§ **Exercise details**: Copy out every line of the following records word for word, in the order given.

§ **Supplied material**:
<<<<

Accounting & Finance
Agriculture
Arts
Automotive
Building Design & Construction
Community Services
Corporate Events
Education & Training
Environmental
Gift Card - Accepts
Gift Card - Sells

>>>>

§ **Solution below**:
Accounting & Finance
Agriculture
Arts
Automotive
Building Design & Construction
Community Services
Corporate Events
Education & Training
Environmental
Gift Card - Accepts
Gift Card - Sells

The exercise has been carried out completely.